**Stored entries**
--- BEGIN ---

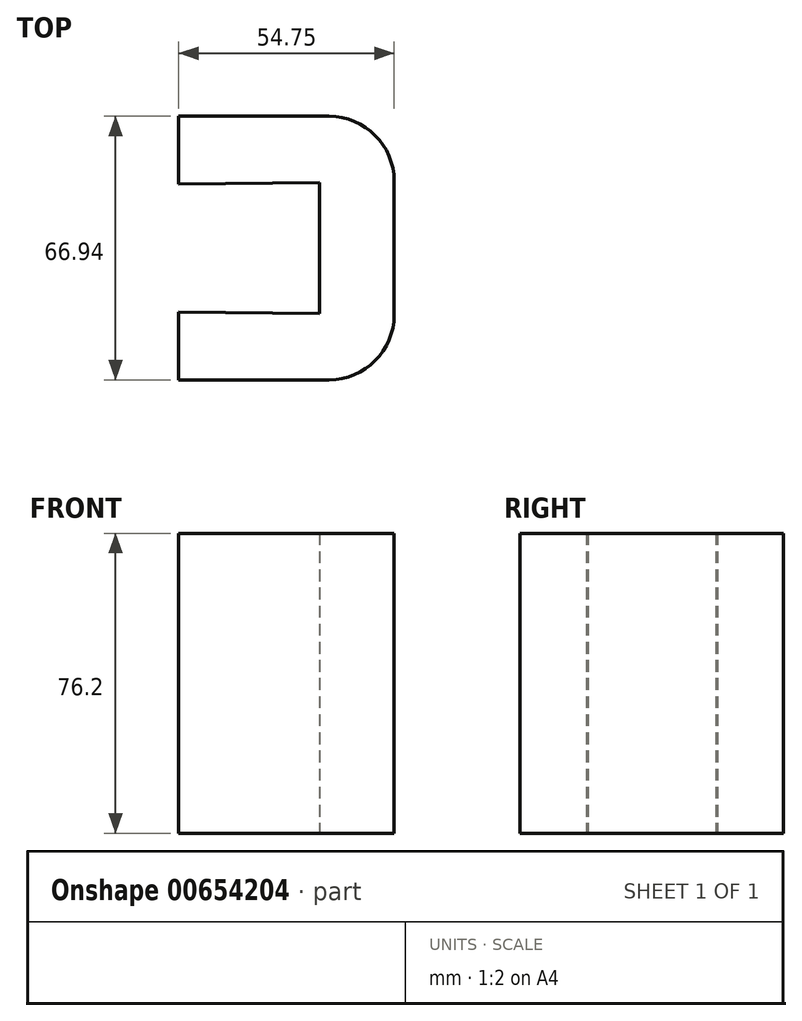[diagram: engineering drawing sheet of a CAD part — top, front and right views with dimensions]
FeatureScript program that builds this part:
annotation { "Feature Type Name" : "Feature", "Feature Type Description" : "" }
export const myFeature = defineFeature(function(context is Context, id is Id, definition is map)
    precondition{}
    {
        {
            var Q0;
            Q0=qCreatedBy(makeId("Top.planeOp"),FACE);
            var sketch = newSketch(context, id + "F0", { "sketchPlane" : qUnion([Q0])});
            skLineSegment(sketch, "E0", {"start": v(10.81, -16.25) * mm, "end": v(10.81, -33.47) * mm});
            skLineSegment(sketch, "E1", {"start": v(10.81, -33.47) * mm, "end": v(49.05, -33.47) * mm});
            skLineSegment(sketch, "E2", {"start": v(65.56, -16.96) * mm, "end": v(65.56, 0) * mm});
            skLineSegment(sketch, "E3", {"start": v(65.56, 0) * mm, "end": v(46.55, 0) * mm});
            skLineSegment(sketch, "E4", {"start": v(46.55, 0) * mm, "end": v(46.55, -16.63) * mm});
            skLineSegment(sketch, "E5", {"start": v(46.55, -16.63) * mm, "end": v(10.81, -16.25) * mm});
            skLineSegment(sketch, "E6.MirrorCS", {"start": v(46.55, 16.63) * mm, "end": v(10.81, 16.25) * mm});
            skLineSegment(sketch, "E7.MirrorCS", {"start": v(46.55, 0) * mm, "end": v(46.55, 16.63) * mm});
            skLineSegment(sketch, "E8.MirrorCS", {"start": v(10.81, 16.25) * mm, "end": v(10.81, 33.47) * mm});
            skLineSegment(sketch, "E9.MirrorCS", {"start": v(65.56, 16.96) * mm, "end": v(65.56, 0) * mm});
            skLineSegment(sketch, "E10.MirrorCS", {"start": v(10.81, 33.47) * mm, "end": v(49.05, 33.47) * mm});
            skPoint(sketch, "E11.visualSharp", {"position": v(65.56, 33.47) * mm});
            skArc(sketch, "E11.filletArc", {"start": v(65.56, 16.96) * mm, "mid": v(60.73, 28.63) * mm, "end": v(49.05, 33.47) * mm});
            skPoint(sketch, "E12.visualSharp", {"position": v(65.56, -33.47) * mm});
            skArc(sketch, "E12.filletArc", {"start": v(49.05, -33.47) * mm, "mid": v(60.73, -28.63) * mm, "end": v(65.56, -16.96) * mm});
            skSolve(sketch);
        }
        {
            var Q0;
            Q0=makeQuery(id+"F0.imprint","IMPRINT",FACE,{"disambiguationData":[TD([[makeQuery(id+"F0.imprint","IMPRINT",EDGE,{"derivedFrom":sQuery(id+"F0.wireOp",EDGE,"E3")}),-1.0]])]});
            var Q1;
            Q1=makeQuery(id+"F0.imprint","IMPRINT",FACE,{"disambiguationData":[TD([[makeQuery(id+"F0.imprint","IMPRINT",EDGE,{"derivedFrom":sQuery(id+"F0.wireOp",EDGE,"E0")}),1.0]])]});
            extrude(context, id + "F1", {"entities" : qUnion([Q0, Q1]), "depth" : 76.2 * mm, "offsetDistance" : 25.4 * mm});
        }
    });
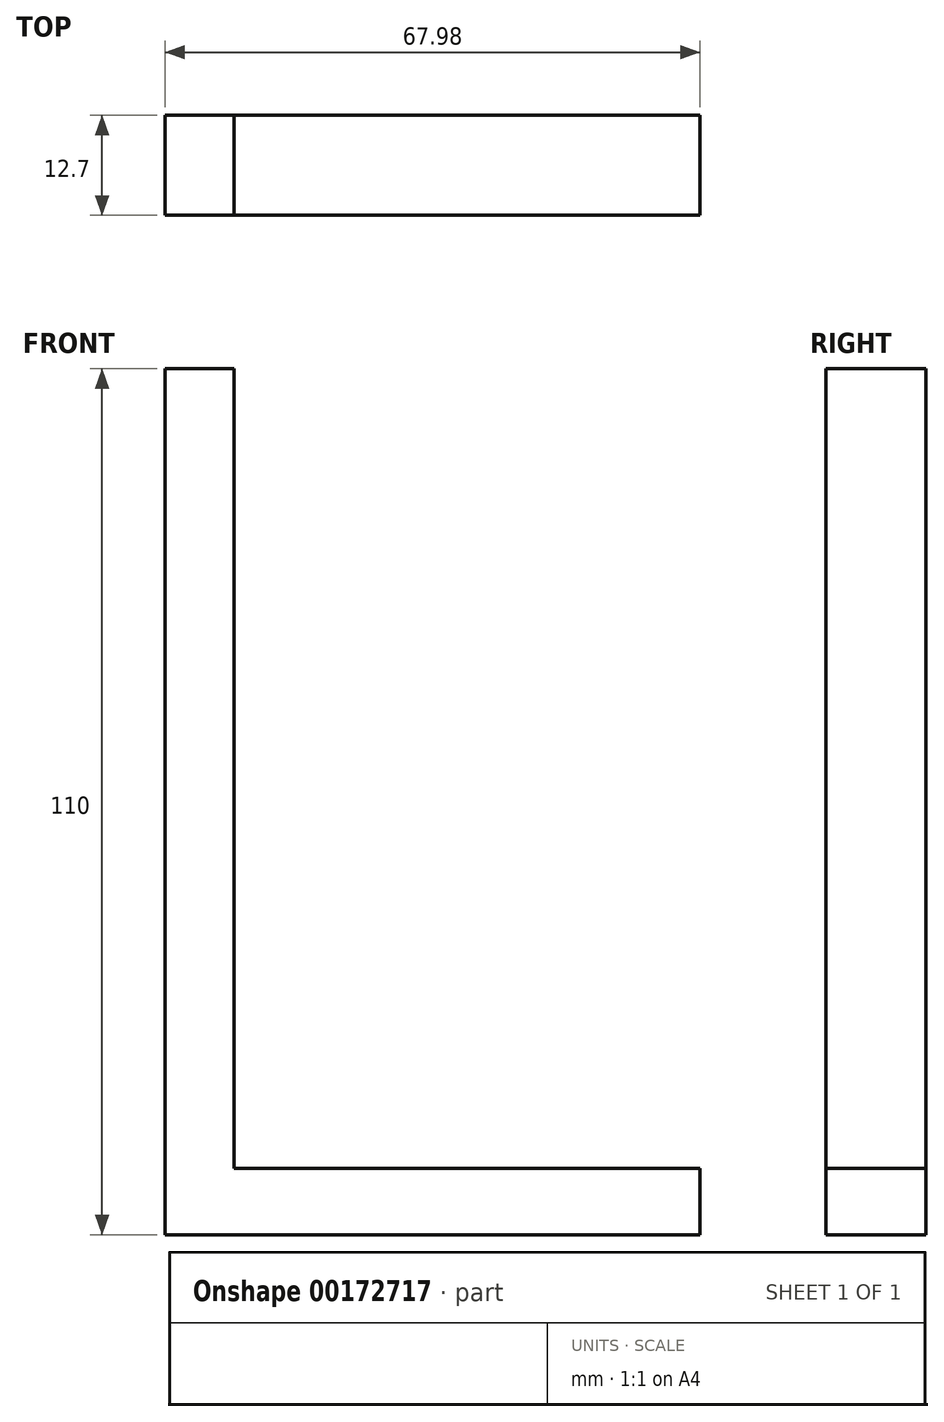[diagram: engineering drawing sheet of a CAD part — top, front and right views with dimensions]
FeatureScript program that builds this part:
annotation { "Feature Type Name" : "Feature", "Feature Type Description" : "" }
export const myFeature = defineFeature(function(context is Context, id is Id, definition is map)
    precondition{}
    {
        {
            var Q0;
            Q0=qCreatedBy(makeId("Front.planeOp"),FACE);
            var sketch = newSketch(context, id + "F0", { "sketchPlane" : qUnion([Q0])});
            skLineSegment(sketch, "E0.bottom", {"start": v(-49.46, 101.6) * mm, "end": v(-40.68, 101.6) * mm});
            skLineSegment(sketch, "E0.top", {"start": v(-49.46, 0) * mm, "end": v(-40.68, 0) * mm});
            skLineSegment(sketch, "E0.left", {"start": v(-49.46, 101.6) * mm, "end": v(-49.46, 0) * mm});
            skLineSegment(sketch, "E0.right", {"start": v(-40.68, 101.6) * mm, "end": v(-40.68, 0) * mm});
            skLineSegment(sketch, "E1.bottom", {"start": v(-49.46, 0) * mm, "end": v(18.52, 0) * mm});
            skLineSegment(sketch, "E1.top", {"start": v(-49.46, -8.4) * mm, "end": v(18.52, -8.4) * mm});
            skLineSegment(sketch, "E1.left", {"start": v(-49.46, 0) * mm, "end": v(-49.46, -8.4) * mm});
            skLineSegment(sketch, "E1.right", {"start": v(18.52, 0) * mm, "end": v(18.52, -8.4) * mm});
            skLineSegment(sketch, "E2.bottom", {"start": v(18.52, 0) * mm, "end": v(10.12, 0) * mm});
            skLineSegment(sketch, "E2.top", {"start": v(18.52, 101.6) * mm, "end": v(10.12, 101.6) * mm});
            skLineSegment(sketch, "E2.left", {"start": v(18.52, 0) * mm, "end": v(18.52, 101.6) * mm});
            skLineSegment(sketch, "E2.right", {"start": v(10.12, 0) * mm, "end": v(10.12, 101.6) * mm});
            skSolve(sketch);
        }
        {
            var Q0;
            Q0=makeQuery(id+"F0.imprint","IMPRINT",FACE,{"disambiguationData":[TD([[makeQuery(id+"F0.imprint","IMPRINT",EDGE,{"derivedFrom":sQuery(id+"F0.wireOp",EDGE,"E2.bottom")}),-1.0]])]});
            var Q1;
            Q1=makeQuery(id+"F0.imprint","IMPRINT",FACE,{"disambiguationData":[TD([[makeQuery(id+"F0.imprint","IMPRINT",EDGE,{"derivedFrom":sQuery(id+"F0.wireOp",EDGE,"E1.top")}),1.0]])]});
            var Q2;
            Q2=makeQuery(id+"F0.imprint","IMPRINT",FACE,{"disambiguationData":[TD([[makeQuery(id+"F0.imprint","IMPRINT",EDGE,{"derivedFrom":sQuery(id+"F0.wireOp",EDGE,"E0.bottom")}),-1.0]])]});
            extrude(context, id + "F1", {"entities" : qUnion([Q0, Q1, Q2]), "depth" : 12.7 * mm});
        }
    });
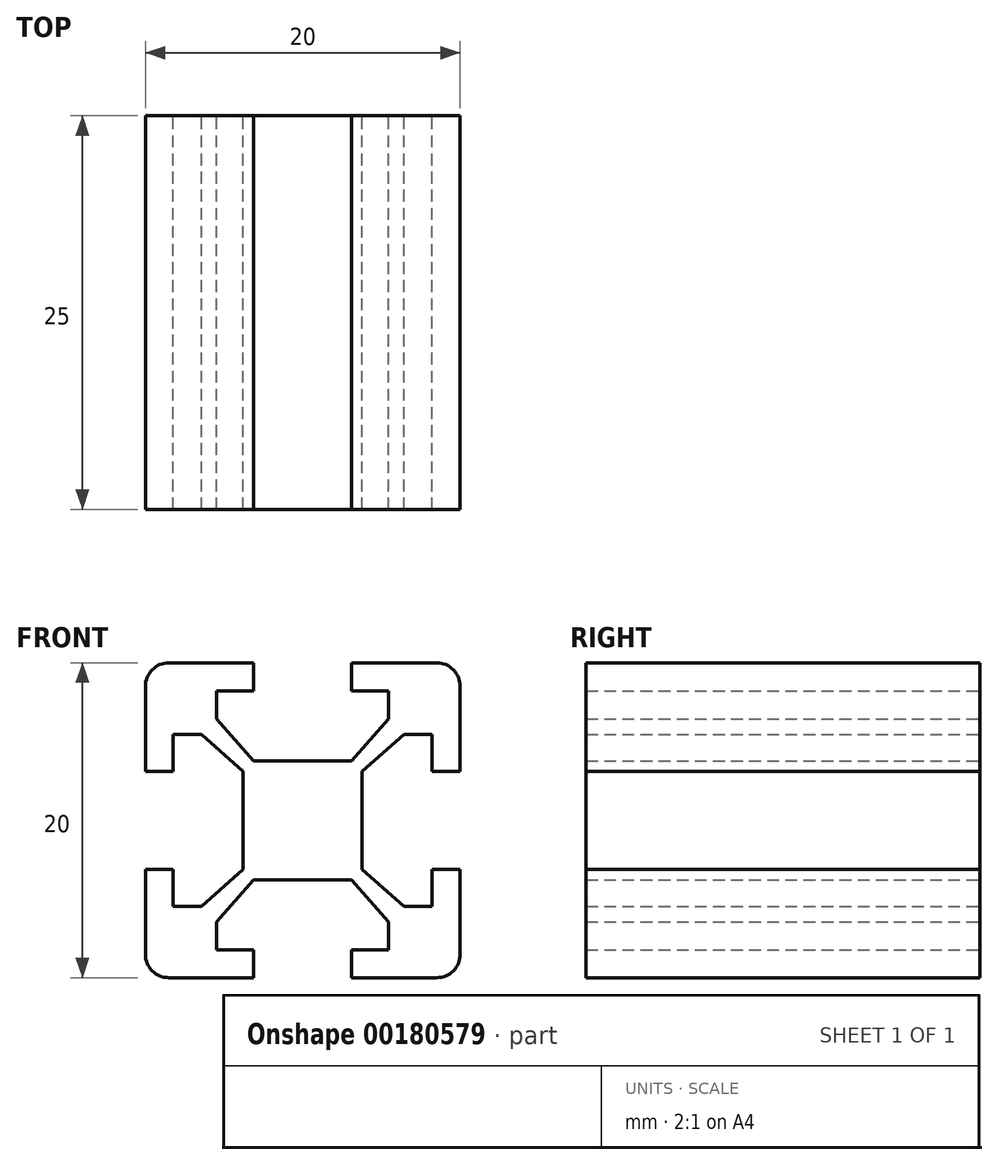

--- END ---

**Job**
Put every line of the data above into a numbered list, skipping blank lines. Do not include the pictures in your answer.

**Answer for this exercise**
1. [diagram: engineering drawing sheet of a CAD part — top, front and right views with dimensions]
2. FeatureScript program that builds this part:
3. annotation { "Feature Type Name" : "Feature", "Feature Type Description" : "" }
4. export const myFeature = defineFeature(function(context is Context, id is Id, definition is map)
5.     precondition{}
6.     {
7.         {
8.             var Q0;
9.             Q0=qCreatedBy(makeId("Top.planeOp"),FACE);
10.             var sketch = newSketch(context, id + "F0", { "sketchPlane" : qUnion([Q0])});
11.             skLineSegment(sketch, "E0", {"start": v(10.81, -16.25) * mm, "end": v(10.81, -33.47) * mm});
12.             skLineSegment(sketch, "E1", {"start": v(10.81, -33.47) * mm, "end": v(49.05, -33.47) * mm});
13.             skLineSegment(sketch, "E2", {"start": v(65.56, -16.96) * mm, "end": v(65.56, 0) * mm});
14.             skLineSegment(sketch, "E3", {"start": v(65.56, 0) * mm, "end": v(46.55, 0) * mm});
15.             skLineSegment(sketch, "E4", {"start": v(46.55, 0) * mm, "end": v(46.55, -16.63) * mm});
16.             skLineSegment(sketch, "E5", {"start": v(46.55, -16.63) * mm, "end": v(10.81, -16.25) * mm});
17.             skLineSegment(sketch, "E6.MirrorCS", {"start": v(46.55, 16.63) * mm, "end": v(10.81, 16.25) * mm});
18.             skLineSegment(sketch, "E7.MirrorCS", {"start": v(46.55, 0) * mm, "end": v(46.55, 16.63) * mm});
19.             skLineSegment(sketch, "E8.MirrorCS", {"start": v(10.81, 16.25) * mm, "end": v(10.81, 33.47) * mm});
20.             skLineSegment(sketch, "E9.MirrorCS", {"start": v(65.56, 16.96) * mm, "end": v(65.56, 0) * mm});
21.             skLineSegment(sketch, "E10.MirrorCS", {"start": v(10.81, 33.47) * mm, "end": v(49.05, 33.47) * mm});
22.             skPoint(sketch, "E11.visualSharp", {"position": v(65.56, 33.47) * mm});
23.             skArc(sketch, "E11.filletArc", {"start": v(65.56, 16.96) * mm, "mid": v(60.73, 28.63) * mm, "end": v(49.05, 33.47) * mm});
24.             skPoint(sketch, "E12.visualSharp", {"position": v(65.56, -33.47) * mm});
25.             skArc(sketch, "E12.filletArc", {"start": v(49.05, -33.47) * mm, "mid": v(60.73, -28.63) * mm, "end": v(65.56, -16.96) * mm});
26.             skSolve(sketch);
27.         }
28.         {
29.             var Q0;
30.             Q0=makeQuery(id+"F0.imprint","IMPRINT",FACE,{"disambiguationData":[TD([[makeQuery(id+"F0.imprint","IMPRINT",EDGE,{"derivedFrom":sQuery(id+"F0.wireOp",EDGE,"E3")}),-1.0]])]});
31.             var Q1;
32.             Q1=makeQuery(id+"F0.imprint","IMPRINT",FACE,{"disambiguationData":[TD([[makeQuery(id+"F0.imprint","IMPRINT",EDGE,{"derivedFrom":sQuery(id+"F0.wireOp",EDGE,"E0")}),1.0]])]});
33.             extrude(context, id + "F1", {"entities" : qUnion([Q0, Q1]), "depth" : 76.2 * mm, "offsetDistance" : 25.4 * mm});
34.         }
35.     });
36. [diagram: engineering drawing sheet of a CAD part — top, front and right views with dimensions]
37. FeatureScript program that builds this part:
38. annotation { "Feature Type Name" : "Feature", "Feature Type Description" : "" }
39. export const myFeature = defineFeature(function(context is Context, id is Id, definition is map)
40.     precondition{}
41.     {
42.         {
43.             var Q0;
44.             Q0=qCreatedBy(makeId("Front.planeOp"),FACE);
45.             var sketch = newSketch(context, id + "F0", { "sketchPlane" : qUnion([Q0])});
46.             skLineSegment(sketch, "E0.bottom", {"start": v(-49.46, 101.6) * mm, "end": v(-40.68, 101.6) * mm});
47.             skLineSegment(sketch, "E0.top", {"start": v(-49.46, 0) * mm, "end": v(-40.68, 0) * mm});
48.             skLineSegment(sketch, "E0.left", {"start": v(-49.46, 101.6) * mm, "end": v(-49.46, 0) * mm});
49.             skLineSegment(sketch, "E0.right", {"start": v(-40.68, 101.6) * mm, "end": v(-40.68, 0) * mm});
50.             skLineSegment(sketch, "E1.bottom", {"start": v(-49.46, 0) * mm, "end": v(18.52, 0) * mm});
51.             skLineSegment(sketch, "E1.top", {"start": v(-49.46, -8.4) * mm, "end": v(18.52, -8.4) * mm});
52.             skLineSegment(sketch, "E1.left", {"start": v(-49.46, 0) * mm, "end": v(-49.46, -8.4) * mm});
53.             skLineSegment(sketch, "E1.right", {"start": v(18.52, 0) * mm, "end": v(18.52, -8.4) * mm});
54.             skLineSegment(sketch, "E2.bottom", {"start": v(18.52, 0) * mm, "end": v(10.12, 0) * mm});
55.             skLineSegment(sketch, "E2.top", {"start": v(18.52, 101.6) * mm, "end": v(10.12, 101.6) * mm});
56.             skLineSegment(sketch, "E2.left", {"start": v(18.52, 0) * mm, "end": v(18.52, 101.6) * mm});
57.             skLineSegment(sketch, "E2.right", {"start": v(10.12, 0) * mm, "end": v(10.12, 101.6) * mm});
58.             skSolve(sketch);
59.         }
60.         {
61.             var Q0;
62.             Q0=makeQuery(id+"F0.imprint","IMPRINT",FACE,{"disambiguationData":[TD([[makeQuery(id+"F0.imprint","IMPRINT",EDGE,{"derivedFrom":sQuery(id+"F0.wireOp",EDGE,"E2.bottom")}),-1.0]])]});
63.             var Q1;
64.             Q1=makeQuery(id+"F0.imprint","IMPRINT",FACE,{"disambiguationData":[TD([[makeQuery(id+"F0.imprint","IMPRINT",EDGE,{"derivedFrom":sQuery(id+"F0.wireOp",EDGE,"E1.top")}),1.0]])]});
65.             var Q2;
66.             Q2=makeQuery(id+"F0.imprint","IMPRINT",FACE,{"disambiguationData":[TD([[makeQuery(id+"F0.imprint","IMPRINT",EDGE,{"derivedFrom":sQuery(id+"F0.wireOp",EDGE,"E0.bottom")}),-1.0]])]});
67.             extrude(context, id + "F1", {"entities" : qUnion([Q0, Q1, Q2]), "depth" : 12.7 * mm});
68.         }
69.     });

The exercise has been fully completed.